[Stored items]
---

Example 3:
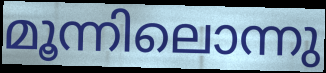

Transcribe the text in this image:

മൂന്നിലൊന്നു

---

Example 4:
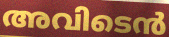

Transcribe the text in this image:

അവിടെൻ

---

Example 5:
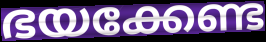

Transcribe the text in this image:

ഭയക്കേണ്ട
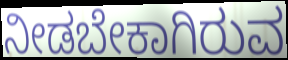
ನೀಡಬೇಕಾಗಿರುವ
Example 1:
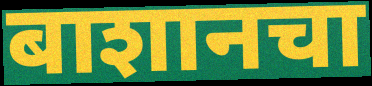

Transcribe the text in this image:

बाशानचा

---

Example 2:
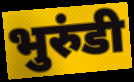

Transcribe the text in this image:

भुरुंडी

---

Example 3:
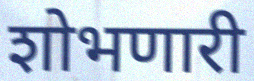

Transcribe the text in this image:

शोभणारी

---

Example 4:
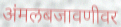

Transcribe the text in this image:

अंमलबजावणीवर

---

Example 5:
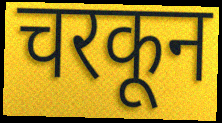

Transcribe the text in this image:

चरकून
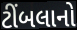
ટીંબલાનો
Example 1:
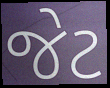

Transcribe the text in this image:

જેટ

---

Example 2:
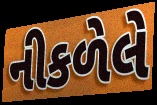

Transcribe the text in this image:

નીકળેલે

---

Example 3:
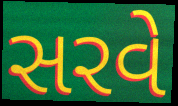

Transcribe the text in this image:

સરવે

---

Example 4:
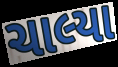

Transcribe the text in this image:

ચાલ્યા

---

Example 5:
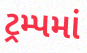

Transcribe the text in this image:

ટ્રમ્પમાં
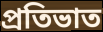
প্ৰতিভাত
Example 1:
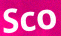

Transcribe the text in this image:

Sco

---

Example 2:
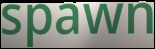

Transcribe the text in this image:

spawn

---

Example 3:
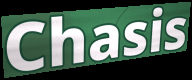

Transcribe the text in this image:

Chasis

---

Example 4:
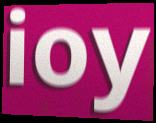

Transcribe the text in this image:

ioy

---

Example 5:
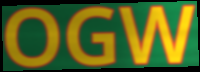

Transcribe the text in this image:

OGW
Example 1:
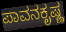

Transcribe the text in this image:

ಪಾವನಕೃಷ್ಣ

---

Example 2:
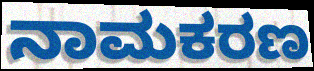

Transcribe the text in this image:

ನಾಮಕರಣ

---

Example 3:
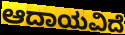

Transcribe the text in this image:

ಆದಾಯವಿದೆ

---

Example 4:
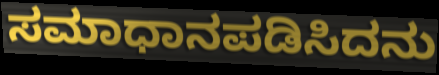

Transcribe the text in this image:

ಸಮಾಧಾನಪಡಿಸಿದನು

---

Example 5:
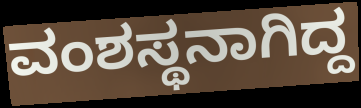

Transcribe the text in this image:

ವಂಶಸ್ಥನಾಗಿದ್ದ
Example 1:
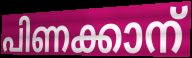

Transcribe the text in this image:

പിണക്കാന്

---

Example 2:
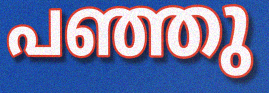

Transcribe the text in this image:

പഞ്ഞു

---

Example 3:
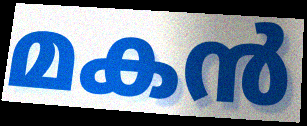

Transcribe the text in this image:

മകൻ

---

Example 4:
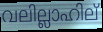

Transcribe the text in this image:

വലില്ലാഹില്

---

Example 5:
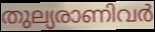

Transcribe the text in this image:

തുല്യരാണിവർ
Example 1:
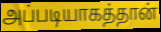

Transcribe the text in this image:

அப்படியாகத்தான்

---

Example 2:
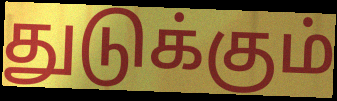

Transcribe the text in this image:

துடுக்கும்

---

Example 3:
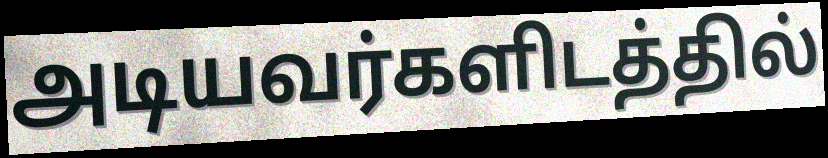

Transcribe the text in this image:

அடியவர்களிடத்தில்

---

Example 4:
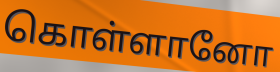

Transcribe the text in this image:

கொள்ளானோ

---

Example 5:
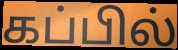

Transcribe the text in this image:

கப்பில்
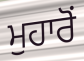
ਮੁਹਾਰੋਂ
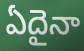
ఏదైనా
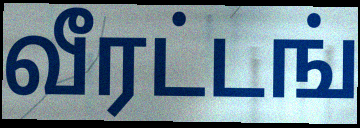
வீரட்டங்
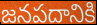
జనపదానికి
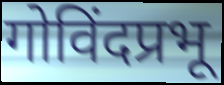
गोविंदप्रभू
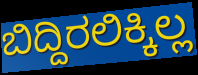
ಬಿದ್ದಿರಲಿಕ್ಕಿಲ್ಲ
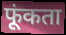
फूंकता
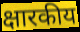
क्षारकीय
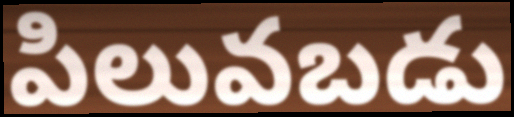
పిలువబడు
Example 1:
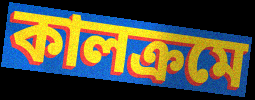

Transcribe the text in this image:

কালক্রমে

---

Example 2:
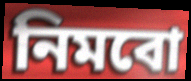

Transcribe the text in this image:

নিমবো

■ **DIRECTIONS FOR THIS TASK**: Restate the records above in full and word for word, but do not carry over any pictures.

■ **EXPECTED OUTPUT**:
---

Example 3:

Transcribe the text in this image:

മൂന്നിലൊന്നു

---

Example 4:

Transcribe the text in this image:

അവിടെൻ

---

Example 5:

Transcribe the text in this image:

ഭയക്കേണ്ട
ನೀಡಬೇಕಾಗಿರುವ
Example 1:

Transcribe the text in this image:

बाशानचा

---

Example 2:

Transcribe the text in this image:

भुरुंडी

---

Example 3:

Transcribe the text in this image:

शोभणारी

---

Example 4:

Transcribe the text in this image:

अंमलबजावणीवर

---

Example 5:

Transcribe the text in this image:

चरकून
ટીંબલાનો
Example 1:

Transcribe the text in this image:

જેટ

---

Example 2:

Transcribe the text in this image:

નીકળેલે

---

Example 3:

Transcribe the text in this image:

સરવે

---

Example 4:

Transcribe the text in this image:

ચાલ્યા

---

Example 5:

Transcribe the text in this image:

ટ્રમ્પમાં
প্ৰতিভাত
Example 1:

Transcribe the text in this image:

Sco

---

Example 2:

Transcribe the text in this image:

spawn

---

Example 3:

Transcribe the text in this image:

Chasis

---

Example 4:

Transcribe the text in this image:

ioy

---

Example 5:

Transcribe the text in this image:

OGW
Example 1:

Transcribe the text in this image:

ಪಾವನಕೃಷ್ಣ

---

Example 2:

Transcribe the text in this image:

ನಾಮಕರಣ

---

Example 3:

Transcribe the text in this image:

ಆದಾಯವಿದೆ

---

Example 4:

Transcribe the text in this image:

ಸಮಾಧಾನಪಡಿಸಿದನು

---

Example 5:

Transcribe the text in this image:

ವಂಶಸ್ಥನಾಗಿದ್ದ
Example 1:

Transcribe the text in this image:

പിണക്കാന്

---

Example 2:

Transcribe the text in this image:

പഞ്ഞു

---

Example 3:

Transcribe the text in this image:

മകൻ

---

Example 4:

Transcribe the text in this image:

വലില്ലാഹില്

---

Example 5:

Transcribe the text in this image:

തുല്യരാണിവർ
Example 1:

Transcribe the text in this image:

அப்படியாகத்தான்

---

Example 2:

Transcribe the text in this image:

துடுக்கும்

---

Example 3:

Transcribe the text in this image:

அடியவர்களிடத்தில்

---

Example 4:

Transcribe the text in this image:

கொள்ளானோ

---

Example 5:

Transcribe the text in this image:

கப்பில்
ਮੁਹਾਰੋਂ
ఏదైనా
வீரட்டங்
జనపదానికి
गोविंदप्रभू
ಬಿದ್ದಿರಲಿಕ್ಕಿಲ್ಲ
फूंकता
क्षारकीय
పిలువబడు
Example 1:

Transcribe the text in this image:

কালক্রমে

---

Example 2:

Transcribe the text in this image:

নিমবো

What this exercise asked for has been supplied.